Enhancing immunization in adults
Although immunization has become a centerpiece of routine pediatric medical visits, it has not been as well integrated into routine health care visits for adults. This chapter focuses on immunization principles and vaccine use in adults. Accumulating evidence suggests that immunization coverage can be increased through efforts directed at consumer-, provider-, institution-, and system-level factors. The literature suggests that the application of multiple strategies is more effective at raising coverage rates than is the use of any single strategy.

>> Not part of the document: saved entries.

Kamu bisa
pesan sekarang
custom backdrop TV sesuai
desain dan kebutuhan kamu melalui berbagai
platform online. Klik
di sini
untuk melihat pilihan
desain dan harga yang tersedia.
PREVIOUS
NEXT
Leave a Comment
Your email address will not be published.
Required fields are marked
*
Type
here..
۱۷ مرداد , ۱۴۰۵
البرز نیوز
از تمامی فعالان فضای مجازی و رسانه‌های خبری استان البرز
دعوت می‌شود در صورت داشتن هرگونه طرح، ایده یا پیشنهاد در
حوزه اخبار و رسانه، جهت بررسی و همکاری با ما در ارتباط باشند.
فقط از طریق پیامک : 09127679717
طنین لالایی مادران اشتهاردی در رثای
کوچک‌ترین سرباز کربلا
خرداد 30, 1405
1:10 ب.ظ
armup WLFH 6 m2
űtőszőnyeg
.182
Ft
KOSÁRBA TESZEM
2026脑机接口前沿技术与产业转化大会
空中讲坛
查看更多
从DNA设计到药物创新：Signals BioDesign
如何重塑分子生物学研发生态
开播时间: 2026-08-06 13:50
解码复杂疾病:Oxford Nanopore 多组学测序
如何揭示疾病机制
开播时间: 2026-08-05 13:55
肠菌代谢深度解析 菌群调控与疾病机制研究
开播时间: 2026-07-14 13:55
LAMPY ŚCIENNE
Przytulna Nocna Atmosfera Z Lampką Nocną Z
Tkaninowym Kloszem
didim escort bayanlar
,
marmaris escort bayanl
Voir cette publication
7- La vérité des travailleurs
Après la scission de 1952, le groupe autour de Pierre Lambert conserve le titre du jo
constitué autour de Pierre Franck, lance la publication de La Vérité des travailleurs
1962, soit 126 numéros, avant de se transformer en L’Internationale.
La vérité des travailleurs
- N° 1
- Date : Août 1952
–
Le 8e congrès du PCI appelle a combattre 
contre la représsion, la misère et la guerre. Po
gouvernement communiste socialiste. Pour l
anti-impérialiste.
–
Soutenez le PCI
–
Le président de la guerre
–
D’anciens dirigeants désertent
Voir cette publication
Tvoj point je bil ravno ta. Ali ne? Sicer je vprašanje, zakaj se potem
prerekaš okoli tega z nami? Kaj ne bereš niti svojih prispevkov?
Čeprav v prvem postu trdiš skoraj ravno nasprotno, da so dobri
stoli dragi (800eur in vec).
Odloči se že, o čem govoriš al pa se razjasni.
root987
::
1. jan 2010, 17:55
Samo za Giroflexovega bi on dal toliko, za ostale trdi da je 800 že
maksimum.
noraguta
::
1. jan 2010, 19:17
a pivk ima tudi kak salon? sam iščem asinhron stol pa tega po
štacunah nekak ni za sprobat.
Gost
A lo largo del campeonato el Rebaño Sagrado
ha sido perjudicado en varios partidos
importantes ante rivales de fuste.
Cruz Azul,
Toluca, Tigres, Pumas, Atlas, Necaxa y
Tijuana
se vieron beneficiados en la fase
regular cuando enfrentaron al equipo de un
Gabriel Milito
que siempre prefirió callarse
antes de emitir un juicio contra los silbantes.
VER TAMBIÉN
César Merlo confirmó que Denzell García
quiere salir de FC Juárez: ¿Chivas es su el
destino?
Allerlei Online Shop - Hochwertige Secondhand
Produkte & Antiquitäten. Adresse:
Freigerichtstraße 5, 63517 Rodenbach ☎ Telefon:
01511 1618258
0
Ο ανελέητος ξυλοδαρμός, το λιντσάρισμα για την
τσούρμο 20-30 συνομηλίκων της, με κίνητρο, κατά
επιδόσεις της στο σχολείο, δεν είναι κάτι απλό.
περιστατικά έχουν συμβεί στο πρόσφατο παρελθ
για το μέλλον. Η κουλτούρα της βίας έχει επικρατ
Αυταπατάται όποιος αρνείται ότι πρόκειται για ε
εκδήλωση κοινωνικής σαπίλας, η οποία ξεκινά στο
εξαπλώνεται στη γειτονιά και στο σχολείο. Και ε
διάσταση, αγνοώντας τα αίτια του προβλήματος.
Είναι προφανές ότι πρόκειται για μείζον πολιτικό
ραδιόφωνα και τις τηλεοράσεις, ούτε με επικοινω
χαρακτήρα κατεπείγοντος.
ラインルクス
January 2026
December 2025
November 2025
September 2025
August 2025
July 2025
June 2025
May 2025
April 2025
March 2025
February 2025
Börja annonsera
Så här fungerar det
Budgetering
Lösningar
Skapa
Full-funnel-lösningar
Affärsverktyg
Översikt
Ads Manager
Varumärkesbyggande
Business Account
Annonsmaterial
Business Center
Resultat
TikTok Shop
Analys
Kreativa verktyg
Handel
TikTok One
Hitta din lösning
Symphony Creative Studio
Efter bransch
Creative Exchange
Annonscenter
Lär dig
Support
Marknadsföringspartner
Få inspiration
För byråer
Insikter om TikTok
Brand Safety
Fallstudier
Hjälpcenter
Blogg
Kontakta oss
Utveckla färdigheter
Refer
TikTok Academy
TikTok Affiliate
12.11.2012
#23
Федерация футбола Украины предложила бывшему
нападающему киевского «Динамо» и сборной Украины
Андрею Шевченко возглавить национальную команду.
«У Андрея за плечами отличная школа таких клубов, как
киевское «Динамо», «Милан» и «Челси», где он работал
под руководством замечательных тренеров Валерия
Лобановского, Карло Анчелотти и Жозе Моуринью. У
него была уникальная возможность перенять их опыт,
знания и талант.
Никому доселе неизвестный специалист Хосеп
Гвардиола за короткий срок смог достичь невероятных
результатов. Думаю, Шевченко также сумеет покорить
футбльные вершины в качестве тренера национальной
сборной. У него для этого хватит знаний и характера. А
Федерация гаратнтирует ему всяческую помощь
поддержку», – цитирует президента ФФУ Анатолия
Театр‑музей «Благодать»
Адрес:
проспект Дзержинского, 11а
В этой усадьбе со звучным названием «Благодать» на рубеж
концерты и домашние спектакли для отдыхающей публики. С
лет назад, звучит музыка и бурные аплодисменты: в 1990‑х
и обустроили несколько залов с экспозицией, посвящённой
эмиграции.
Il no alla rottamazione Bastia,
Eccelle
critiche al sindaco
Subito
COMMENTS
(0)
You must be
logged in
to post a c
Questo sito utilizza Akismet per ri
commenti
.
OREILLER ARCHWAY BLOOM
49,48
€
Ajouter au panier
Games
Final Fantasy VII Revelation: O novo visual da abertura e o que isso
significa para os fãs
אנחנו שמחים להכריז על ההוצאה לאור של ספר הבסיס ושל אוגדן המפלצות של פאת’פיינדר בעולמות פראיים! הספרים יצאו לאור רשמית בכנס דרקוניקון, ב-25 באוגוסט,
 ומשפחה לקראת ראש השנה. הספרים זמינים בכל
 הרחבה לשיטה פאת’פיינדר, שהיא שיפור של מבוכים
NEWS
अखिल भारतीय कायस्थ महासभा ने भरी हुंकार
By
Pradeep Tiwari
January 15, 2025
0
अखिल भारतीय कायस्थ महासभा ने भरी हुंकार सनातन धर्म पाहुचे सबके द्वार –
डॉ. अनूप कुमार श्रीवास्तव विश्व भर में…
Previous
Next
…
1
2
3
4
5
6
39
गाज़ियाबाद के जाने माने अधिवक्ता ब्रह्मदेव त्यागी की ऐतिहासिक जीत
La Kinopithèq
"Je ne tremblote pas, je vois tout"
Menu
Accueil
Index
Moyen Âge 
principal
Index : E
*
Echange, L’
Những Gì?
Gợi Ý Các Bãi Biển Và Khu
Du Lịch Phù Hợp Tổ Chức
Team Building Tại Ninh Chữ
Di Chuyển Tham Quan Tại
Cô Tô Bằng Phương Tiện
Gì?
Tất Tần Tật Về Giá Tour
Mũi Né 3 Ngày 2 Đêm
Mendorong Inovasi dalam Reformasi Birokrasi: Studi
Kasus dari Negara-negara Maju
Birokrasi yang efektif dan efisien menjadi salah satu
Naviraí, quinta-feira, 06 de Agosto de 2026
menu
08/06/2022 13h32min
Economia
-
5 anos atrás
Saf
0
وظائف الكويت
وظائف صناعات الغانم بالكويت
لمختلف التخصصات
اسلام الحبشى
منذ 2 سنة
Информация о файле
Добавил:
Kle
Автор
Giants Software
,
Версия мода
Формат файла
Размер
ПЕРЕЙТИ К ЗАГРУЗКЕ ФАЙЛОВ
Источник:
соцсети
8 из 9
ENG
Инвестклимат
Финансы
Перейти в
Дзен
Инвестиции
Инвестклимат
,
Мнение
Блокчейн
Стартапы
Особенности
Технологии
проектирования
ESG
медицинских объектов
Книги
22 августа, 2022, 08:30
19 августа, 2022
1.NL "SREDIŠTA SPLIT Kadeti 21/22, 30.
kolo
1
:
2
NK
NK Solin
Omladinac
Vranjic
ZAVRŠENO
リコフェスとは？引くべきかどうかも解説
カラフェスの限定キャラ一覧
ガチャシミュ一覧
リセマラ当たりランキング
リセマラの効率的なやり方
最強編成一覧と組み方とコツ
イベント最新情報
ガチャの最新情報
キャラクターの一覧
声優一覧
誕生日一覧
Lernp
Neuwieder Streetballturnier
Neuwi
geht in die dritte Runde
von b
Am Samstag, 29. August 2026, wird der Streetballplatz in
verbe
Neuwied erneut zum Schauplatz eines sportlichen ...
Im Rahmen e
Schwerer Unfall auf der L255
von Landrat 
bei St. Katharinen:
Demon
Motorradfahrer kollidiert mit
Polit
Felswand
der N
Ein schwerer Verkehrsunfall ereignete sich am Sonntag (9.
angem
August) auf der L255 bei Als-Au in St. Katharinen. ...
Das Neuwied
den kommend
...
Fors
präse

Recommendations for adult immunizations
The CDC’s Advisory Committee on Immunization Practices (ACIP) is the main source of recommendations for administration of vaccines approved by the U.S. Food and Drug Administration (FDA) for use in children and adults in the U.S. civilian population. The ACIP is a federal advisory committee that consists of 15 voting members (experts in fields associated with immunization) appointed by the Secretary of the U.S. Department of Health and Human Services; 8 ex officio members representing federal agencies; and 26 nonvoting representatives of various liaison organizations, including major medical societies and managed-care organizations. The ACIP recommendations are available at www.cdc.gov/vaccines/hcp/acip-recs/. These recommendations are harmonized to the greatest extent possible with vaccine recommendations made by other organizations, including the American College of Obstetricians and Gynecologists, the American Academy of Family Physicians, and the American College of Physicians.
Adult immunization schedules
Immunization schedules for adults in the United States are updated annually and can be found online (www.cdc.gov/vaccines/schedules/hcp/adult.html). In January, the schedules are published in American Family Physician, Annals of Internal Medicine, and Morbidity and Mortality Weekly Report (www.cdc.gov/mmwr). The adult immunization schedules for 2013 are summarized in Fig. 5-1. Additional information and specifications are contained in the footnotes to these schedules. In the time between annual publications, additions and changes to schedules are published as Notices to Readers in Morbidity and Mortality Weekly Report.